§ **Exercise**:
Could you give the entries back exactly as they stand, minus any pictures?

§ **Records shown**:

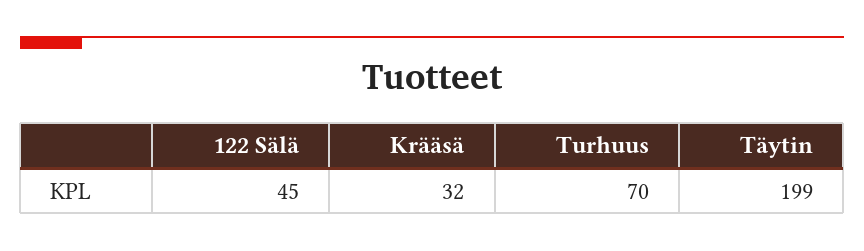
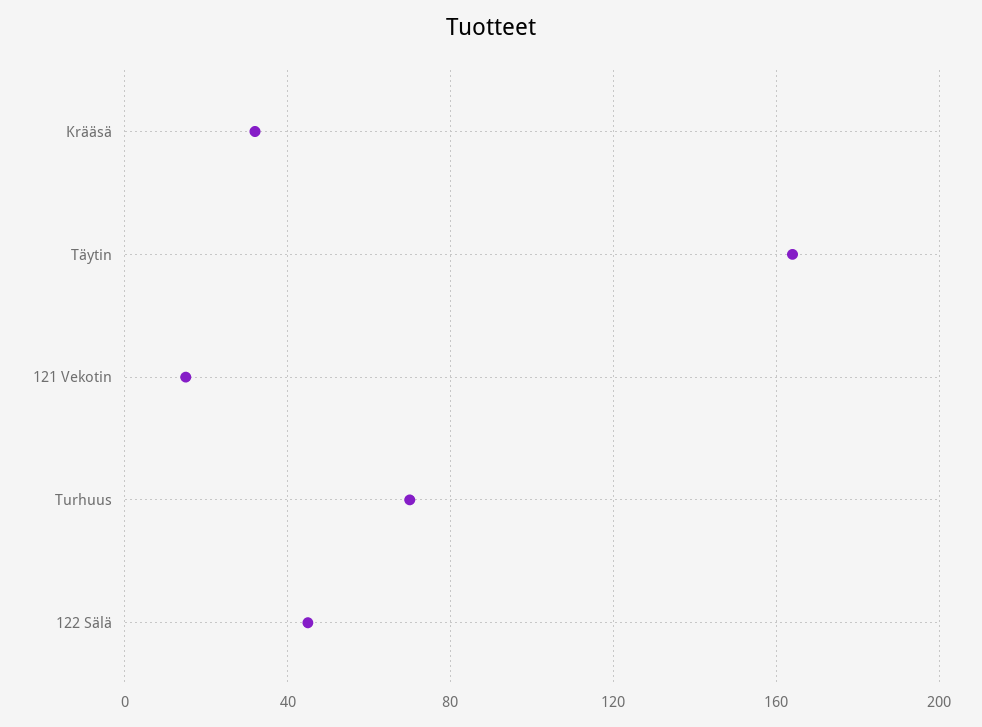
  {
    "122 Sälä": 45,
    "Krääsä": 32,
    "Turhuus": 70,
-   "Täytin": 199
+   "Täytin": 165,
+   "121 Vekotin": 15
  }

§ **The completed task**:
  {
    "122 Sälä": 45,
    "Krääsä": 32,
    "Turhuus": 70,
-   "Täytin": 199
+   "Täytin": 165,
+   "121 Vekotin": 15
  }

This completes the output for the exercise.